O resultado é uma cinematografia sensorial, que nos força a permanecer no espaço da cena, partilhar a deterioração emocional como se estivéssemos aprisionados nela. O horror aqui nasce não do choque súbito, mas da insistência: a câmera insiste em mostrar a dor como se fosse um produto corriqueiro, embalado e oferecido. Só que, em vez de vender prazer imediato, o que se comercializa é a permanência da perda.

Como Laura, Sally Hawkins entrega uma interpretação que não busca ser compreendida racionalmente, mas absorvida como sensação. Cada inflexão de voz, cada silêncio e cada olhar carregam o eco de um amor que insiste em sobreviver, mesmo quando já não encontra objeto real. É uma presença que oscila entre ternura e ameaça, como se a própria maternidade tivesse sido contaminada pelo luto. Hawkins transforma sua personagem em uma figura paradoxal: ao mesmo tempo porto de abrigo e tempestade inevitável.

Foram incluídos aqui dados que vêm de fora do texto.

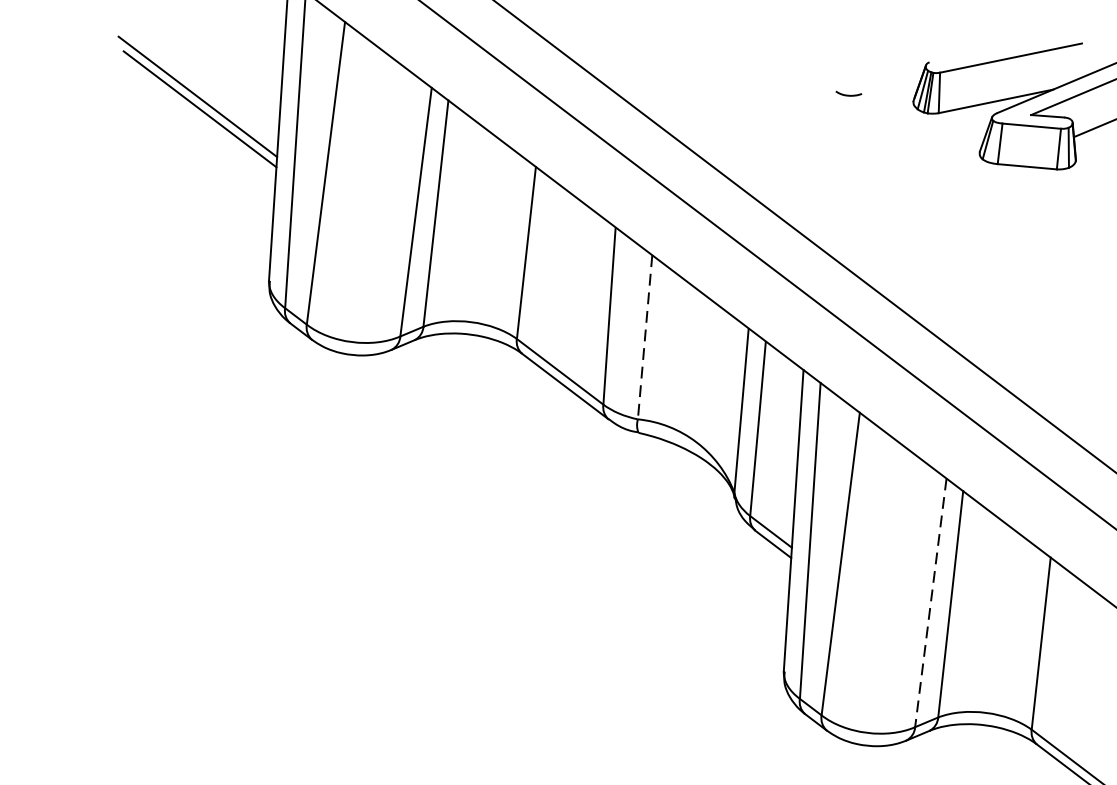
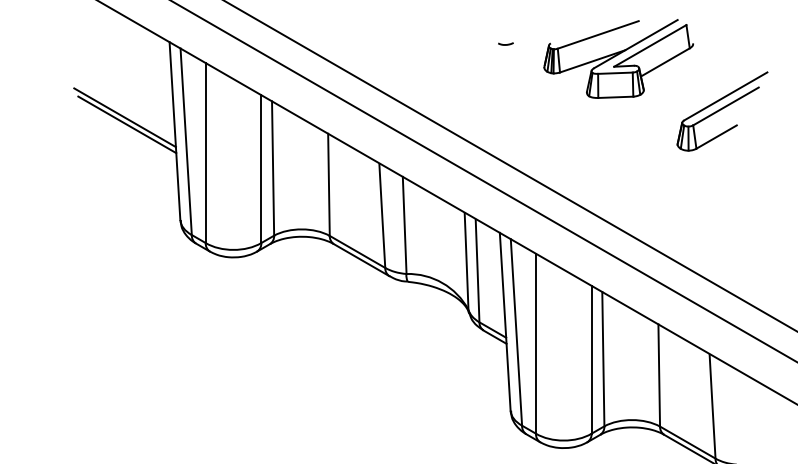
curve: (847, 94) -> (505, 44), moved
line: (644, 337) -> (404, 225), dashed -> solid
line: (930, 602) -> (591, 359), dashed -> solid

Ao seu redor, Billy Barratt e Sora Wong, como os irmãos Andy e Piper, funcionam como reflexos do dilema central. Presos a uma figura materna que confunde cuidado com controle, afeto com posse, eles encarnam a fragilidade da inocência diante de uma força que deveria proteger, mas ameaça engolir. Enquanto buscam segurança em meio às suas próprias fragilidades individuais e ainda vivem o luto do pai, tornam-se testemunhas de como o amor, quando distorcido pela perda, pode assumir a forma de prisão.

O contraste entre a pureza das crianças e a visão estreita da mãe adotiva mantém a tensão em suspenso até que já não distinguimos se presenciamos um gesto de proteção disfarçado de manipulação emocional ou um ato de pura destruição. É nesse ponto que o suspense encontra seu ápice com o jovem Jonah Wren Phillips, que, como Oliver, entrega uma atuação quase muda. Sustentado pela expressividade física e pelos efeitos práticos, ele constrói uma presença inquietante, que diz mais na ausência de palavras do que muitos gritos poderiam expressar. Sua figura permanece suspensa no ar, como um espectro que se recusa a partir, prolongando o terror muito além dos créditos e insinuando que o verdadeiro assombro começa quando a tela já está escura.

O peso insuportável da presença ausente

Mais do que explorar o gênero de invocação de espíritos, Faça Ela Voltar constrói um caminho em que o sobrenatural se mistura a uma denúncia social. O terror que nasce da presença invisível também é o terror da ausência concreta: a ausência de cuidado, de proteção e de amparo. Os lares de adoção, que deveriam ser refúgios seguros, surgem aqui como espaços atravessados pelo abandono institucional, pela negligência e pelo descaso de um Estado incapaz de proteger aqueles que já perderam tudo.

Esse terreno frágil não apenas expõe falhas estruturais, mas reproduz e perpetua ciclos de violência doméstica, feitos de silêncios e agressões invisíveis que deixam marcas profundas, frequentemente ignoradas pela sociedade. É nesse contexto brutal que o filme encontra sua face mais perturbadora: o luto que se recusa a se resolver não permanece no plano íntimo, mas se espalha em novas formas de dor, seja na violência repetida, no medo que se infiltra dentro da casa ou no vazio que grita em silêncio.

Ao subir dos créditos, somos contaminados por uma melancolia persistente desse drama, inquietados pela sensação de que os horrores filmados pelos irmãos Philippou, ainda que revestidos de fantasia, poderiam facilmente ser reflexos de uma realidade que preferimos não encarar.